# [Stored data entries]

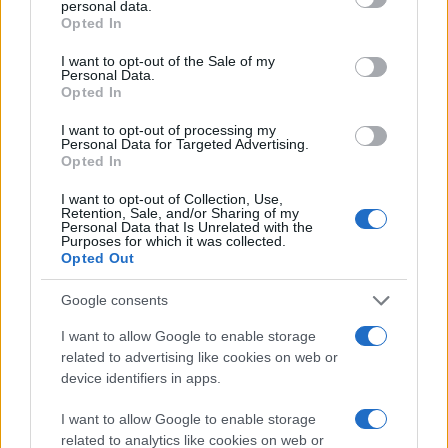
personal data.
grant or deny consent to Google and its third-party tags to
Opted In
use your data for below specified purposes in below Google
consent section.
I want to opt-out of the Sale of my
Personal Data.
Opted In
I want to opt-out of processing my
Personal Data for Targeted Advertising.
Opted In
I want to opt-out of Collection, Use,
Σύμφωνα με τους New York Times η Microsoft θα
Retention, Sale, and/or Sharing of my
Personal Data that Is Unrelated with the
λάβει το ποσό των $300 εκατομμυρίων για το 50 τοις
Purposes for which it was collected.
εκατό του μεριδίου της και το NBC θα έχει τον πλήρη
Opted Out
έλεγχο του MSNBC που θα μετονομαστεί σε
Google consents
NBCNews.com. Ταυτόχρονα, η Microsoft έχει
δεσμευτεί ότι θα συνεχίσει να προβάλει περιεχόμενο
I want to allow Google to enable storage
related to advertising like cookies on web or
από την ιστοσελίδα μέσω του MSN αλλά όχι
device identifiers in apps.
απαραίτητα σε αποκλειστικότητα.
I want to allow Google to enable storage
[via
AllThingsD
]
related to analytics like cookies on web or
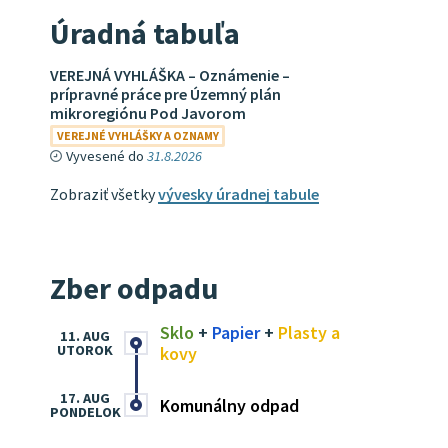
Úradná tabuľa
VEREJNÁ VYHLÁŠKA – Oznámenie –
prípravné práce pre Územný plán
mikroregiónu Pod Javorom
VEREJNÉ VYHLÁŠKY A OZNAMY
Vyvesené do
31.8.2026
Zobraziť všetky
vývesky úradnej tabule
Zber odpadu
Sklo
+
Papier
+
Plasty a
11. AUG
UTOROK
kovy
17. AUG
Komunálny odpad
PONDELOK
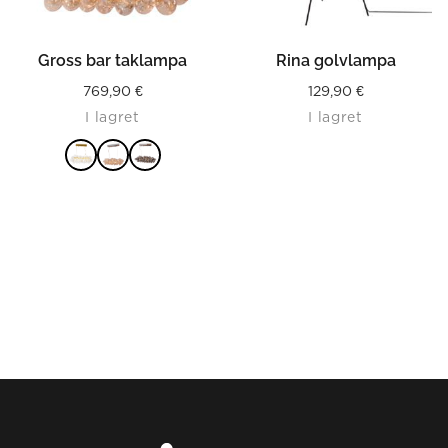
Gross bar taklampa
Rina golvlampa
769,90
€
129,90
€
I lagret
I lagret
LÄS MER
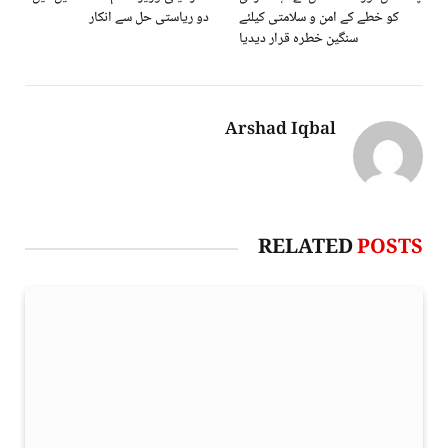
کو خطے کے امن و سلامتی کیلئے
دو ریاستی حل سے انکار
سنگین خطرہ قرار دیدیا
Arshad Iqbal
RELATED
POSTS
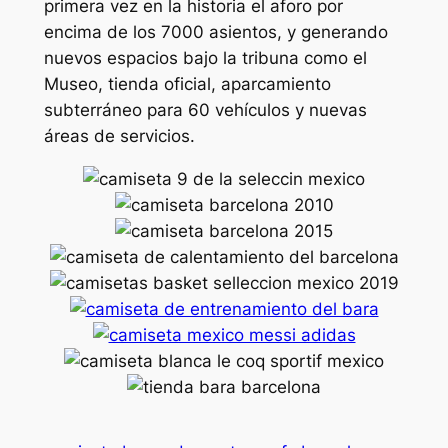
primera vez en la historia el aforo por
encima de los 7000 asientos, y generando
nuevos espacios bajo la tribuna como el
Museo, tienda oficial, aparcamiento
subterráneo para 60 vehículos y nuevas
áreas de servicios.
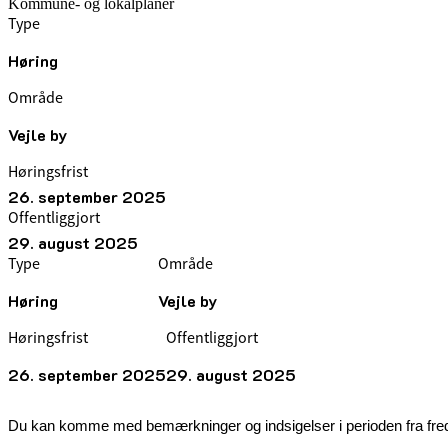
Kommune- og lokalplaner
Type
Høring
Område
Vejle by
Høringsfrist
26. september 2025
Offentliggjort
29. august 2025
Type
Område
Høring
Vejle by
Høringsfrist
Offentliggjort
26. september 2025
29. august 2025
Du kan komme med bemærkninger og indsigelser i perioden
fra fre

# [WHAT YOU NEED TO DO]
Word for word, restate the lines above from the first through the one that contains "από την ιστοσελίδα μέσω του MSN αλλά όχι", and exclude all pictures.

# [ANSWER SPACE]
personal data.
grant or deny consent to Google and its third-party tags to
Opted In
use your data for below specified purposes in below Google
consent section.
I want to opt-out of the Sale of my
Personal Data.
Opted In
I want to opt-out of processing my
Personal Data for Targeted Advertising.
Opted In
I want to opt-out of Collection, Use,
Σύμφωνα με τους New York Times η Microsoft θα
Retention, Sale, and/or Sharing of my
Personal Data that Is Unrelated with the
λάβει το ποσό των $300 εκατομμυρίων για το 50 τοις
Purposes for which it was collected.
εκατό του μεριδίου της και το NBC θα έχει τον πλήρη
Opted Out
έλεγχο του MSNBC που θα μετονομαστεί σε
Google consents
NBCNews.com. Ταυτόχρονα, η Microsoft έχει
δεσμευτεί ότι θα συνεχίσει να προβάλει περιεχόμενο
I want to allow Google to enable storage
related to advertising like cookies on web or
από την ιστοσελίδα μέσω του MSN αλλά όχι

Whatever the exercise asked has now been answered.